Downtown Bethesda, MD, one late June morning, wellding up a bracket for the sign we were installing, Mike was on the sidewalk, beside the truck, welding up this bracket and the sparks "caught" in the fringe on his jeans-cuffs. It was a hot June day, and I guess he ignored it all until the flames got up around both his kknees. He dropped the stick, and started to howl, moan and dance on the sidewalk. It looked like he was doing something like the Watusi or the funky-chicken, with a dash of whirling dervish thrown in for good measure. We got him extinguished with the jug of lemonade, but what was left was ugly, red, and immodest.

His hippie love-life took a downturn for a while, too, so he said.

"hgr" probably wouldn't comment on that

Flash

Reply to
Flash

On 9/14/2008 6:25 PM Flash spake thus:

I give your story an 8.5 (especially cuz you can dance to it).

Reply to
David Nebenzahl

All weldors discover, one day, that they are great dancers.

Reply to
Ignoramus10454

You want to wear a long-sleeve shirt and long pants, and leather boots. I work with my shirt untucked (no way for something to tuck itself in behind my pants waistband, and my pant legs over the boots.
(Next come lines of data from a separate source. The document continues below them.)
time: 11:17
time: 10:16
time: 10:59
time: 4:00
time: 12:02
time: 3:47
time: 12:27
Wear natural materials -- I just wear cotton (ie jeans cloth) jeans and shirt, though leather is better. Plastic melts.

Reply to
Joe Pfeiffer

Polyester is plastic, and melts.

Same for nylon.

Cotton does not melt - it only carbonizes or burns.

Molten metal has a low rate of sticking to anything except metal or meltable plastic ("thermoplastic"). Molten plastic sticks to most things.
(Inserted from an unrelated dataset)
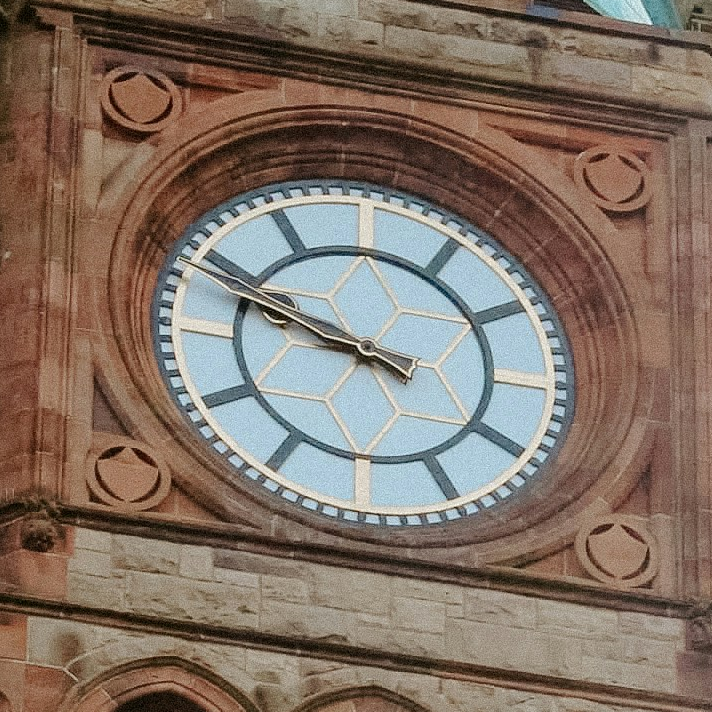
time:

Cuffs on 100% cotton denim blue jeans have main hazard being catching a drop of very hot molten metal that sets your pants on fire. Better to lack cuffs. Slightly better to have your (non-meltable) shirt untucked so that if a drop of molten metal hits your shirt, it can't stop on your person at the beltline.

I have only dabbled in welding and I braze and torch-solder only casually, though I know what carburizing/reducing and oxidizing flames are, and this much I know!

Now for another thing to worry about - drops of molten metal igniting things, or starting little smouldering hangfires that (rarely enough to make you "not be sufficiently vigilant") wait several minutes or hours to become a more overt fire!

- Don Klipstein ( snipped-for-privacy@misty.com)

Reply to
Don Klipstein

FWIW department, AZ does (as AZ does on other occasions) has a rather convoluted law about this where you can apparently vote after one conviction as long as you have paid restitution and court costs assessed. After two you can't unless okay from a judge. ACLU is on the case if any is interested.